* **Material for this task**:
§

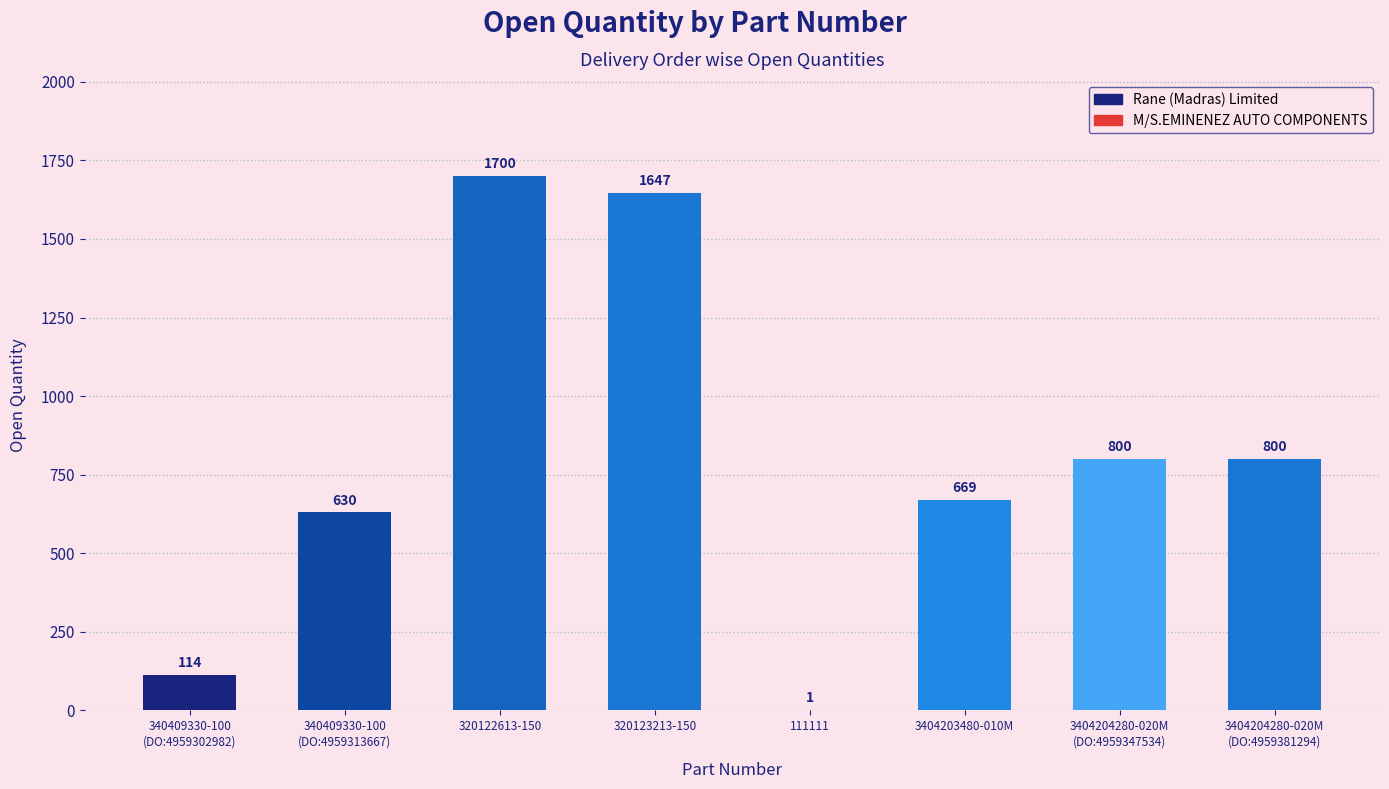

What is the sum of the values at 111111 and 320122613-150?

1701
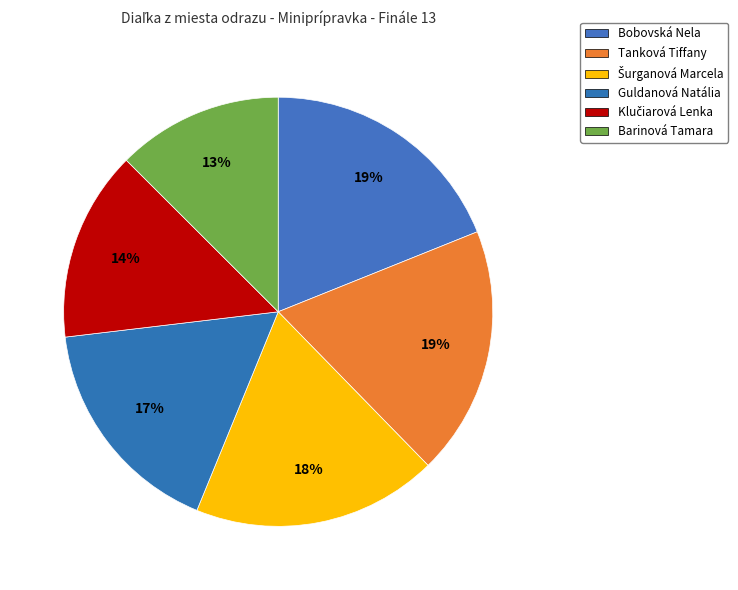

How many segments does this pie chart have?

6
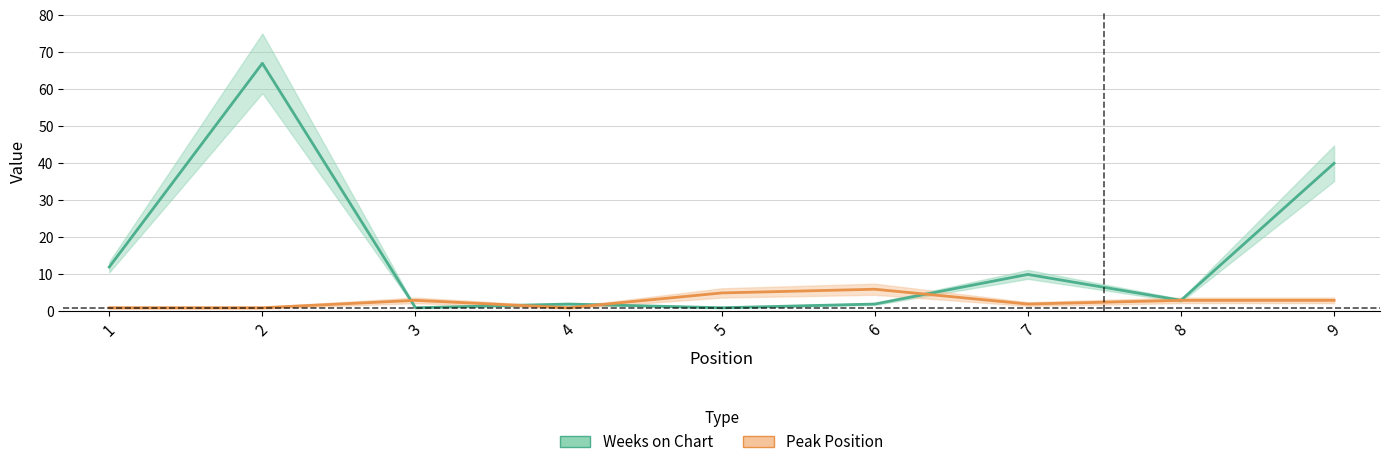

Reading left to right, what are all the values shown in this chart?

Weeks on Chart: 1=12	2=67	3=1	4=2	5=1	6=2	7=10	8=3	9=40
Peak Position: 1=1	2=1	3=3	4=1	5=5	6=6	7=2	8=3	9=3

§

* **Task**: Write out all of the material above word for word, keeping every line as it is but leaving out the pictures.

* **Response box**:
What is the sum of the values at 111111 and 320122613-150?

1701

How many segments does this pie chart have?

6

Reading left to right, what are all the values shown in this chart?

Weeks on Chart: 1=12	2=67	3=1	4=2	5=1	6=2	7=10	8=3	9=40
Peak Position: 1=1	2=1	3=3	4=1	5=5	6=6	7=2	8=3	9=3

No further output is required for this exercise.